DATA SUPPLIED >>
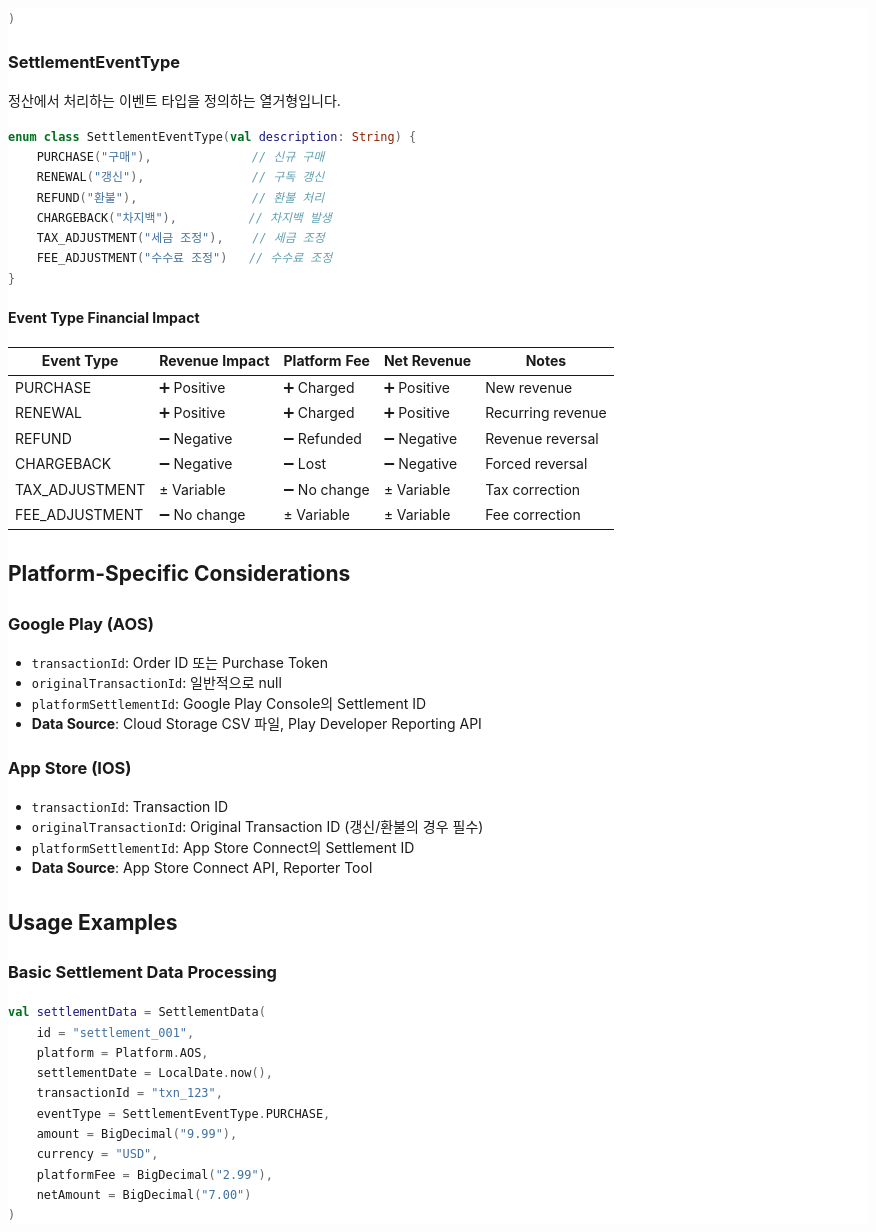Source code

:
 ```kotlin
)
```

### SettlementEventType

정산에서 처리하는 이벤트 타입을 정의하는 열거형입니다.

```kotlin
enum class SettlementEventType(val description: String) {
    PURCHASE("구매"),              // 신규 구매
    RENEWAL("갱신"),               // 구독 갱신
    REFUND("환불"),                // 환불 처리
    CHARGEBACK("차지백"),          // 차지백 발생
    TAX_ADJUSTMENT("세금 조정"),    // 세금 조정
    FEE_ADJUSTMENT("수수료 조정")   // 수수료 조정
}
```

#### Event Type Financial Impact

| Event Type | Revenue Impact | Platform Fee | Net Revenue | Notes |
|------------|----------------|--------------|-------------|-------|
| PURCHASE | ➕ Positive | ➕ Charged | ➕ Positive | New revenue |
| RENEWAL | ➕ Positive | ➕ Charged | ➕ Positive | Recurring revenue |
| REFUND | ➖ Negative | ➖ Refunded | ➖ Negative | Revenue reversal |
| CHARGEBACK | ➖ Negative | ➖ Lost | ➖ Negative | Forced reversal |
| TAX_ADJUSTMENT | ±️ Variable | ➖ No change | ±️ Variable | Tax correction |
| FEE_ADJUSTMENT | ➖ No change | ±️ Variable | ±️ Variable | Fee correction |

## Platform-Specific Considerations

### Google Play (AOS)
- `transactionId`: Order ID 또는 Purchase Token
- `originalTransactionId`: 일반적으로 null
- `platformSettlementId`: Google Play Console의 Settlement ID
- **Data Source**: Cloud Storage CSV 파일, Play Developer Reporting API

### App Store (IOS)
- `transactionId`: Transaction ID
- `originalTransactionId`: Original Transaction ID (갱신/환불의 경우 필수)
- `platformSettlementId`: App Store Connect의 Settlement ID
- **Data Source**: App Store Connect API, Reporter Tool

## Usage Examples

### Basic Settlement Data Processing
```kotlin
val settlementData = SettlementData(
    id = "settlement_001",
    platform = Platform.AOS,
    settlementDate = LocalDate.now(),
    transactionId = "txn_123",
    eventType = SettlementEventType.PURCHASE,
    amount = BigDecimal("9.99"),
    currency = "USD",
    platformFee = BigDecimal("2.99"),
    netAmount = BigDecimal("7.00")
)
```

* * *

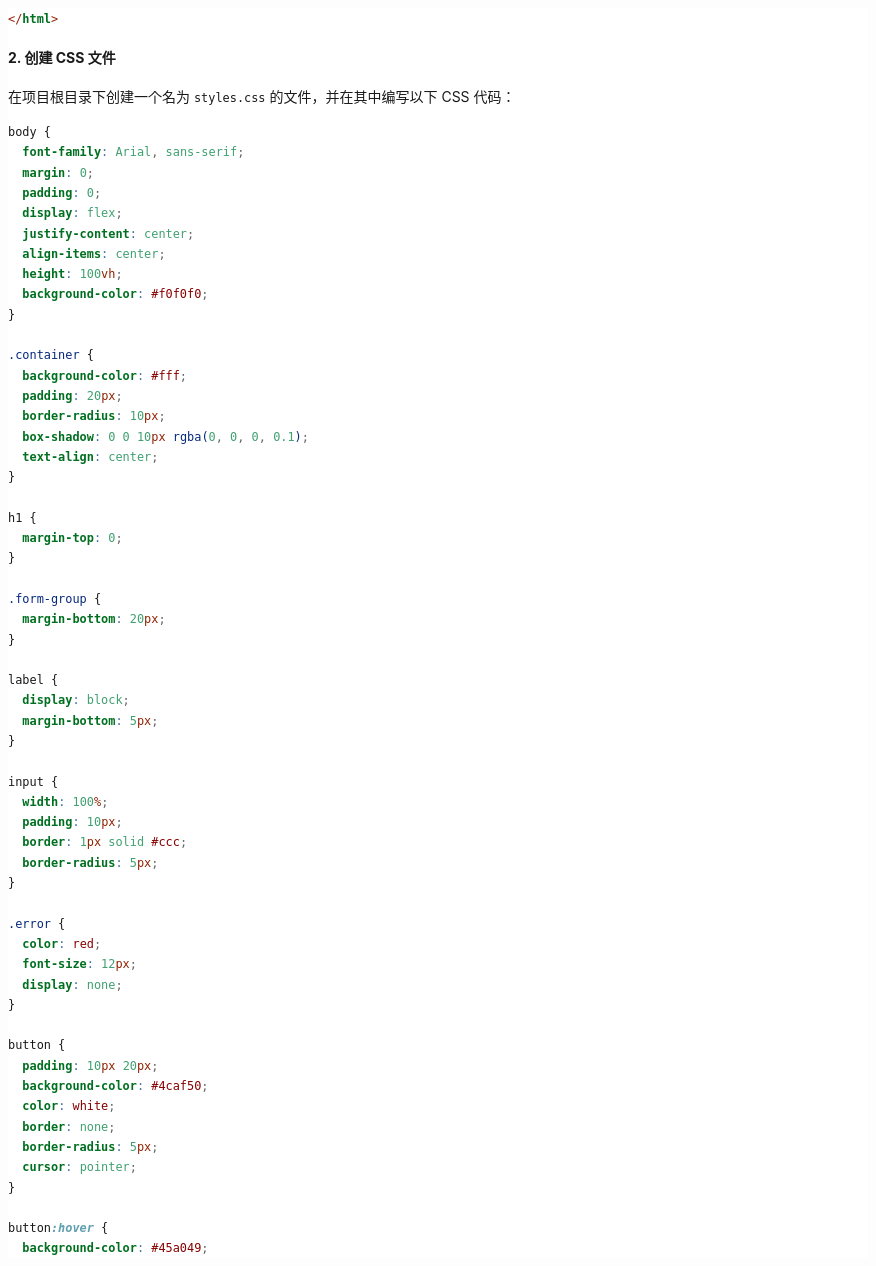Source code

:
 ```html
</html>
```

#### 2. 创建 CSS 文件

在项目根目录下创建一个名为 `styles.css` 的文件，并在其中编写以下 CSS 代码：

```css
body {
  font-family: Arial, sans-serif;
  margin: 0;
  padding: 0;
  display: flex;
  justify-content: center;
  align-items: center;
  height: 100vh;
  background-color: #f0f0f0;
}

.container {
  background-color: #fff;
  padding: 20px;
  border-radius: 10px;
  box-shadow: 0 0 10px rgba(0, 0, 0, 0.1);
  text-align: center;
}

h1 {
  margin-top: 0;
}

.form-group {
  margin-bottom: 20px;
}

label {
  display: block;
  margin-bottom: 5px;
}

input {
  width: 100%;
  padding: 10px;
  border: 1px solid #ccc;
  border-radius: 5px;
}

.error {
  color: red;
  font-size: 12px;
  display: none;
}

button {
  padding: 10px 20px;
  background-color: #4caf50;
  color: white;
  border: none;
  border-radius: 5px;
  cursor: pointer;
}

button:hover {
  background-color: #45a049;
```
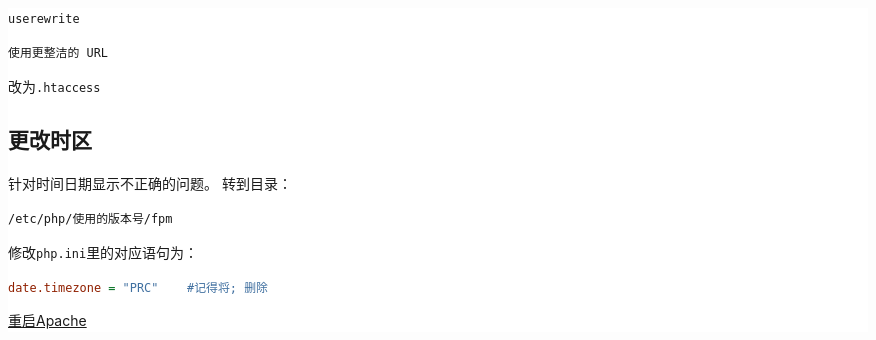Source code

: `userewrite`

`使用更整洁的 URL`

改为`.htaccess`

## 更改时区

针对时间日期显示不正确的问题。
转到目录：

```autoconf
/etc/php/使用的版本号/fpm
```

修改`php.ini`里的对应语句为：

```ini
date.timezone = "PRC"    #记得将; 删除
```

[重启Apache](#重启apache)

REQUIREMENT >> Return each line of the material above in which the string "Negative" appears.

ANSWER FOR THIS EXERCISE >>
| REFUND | ➖ Negative | ➖ Refunded | ➖ Negative | Revenue reversal |
| CHARGEBACK | ➖ Negative | ➖ Lost | ➖ Negative | Forced reversal |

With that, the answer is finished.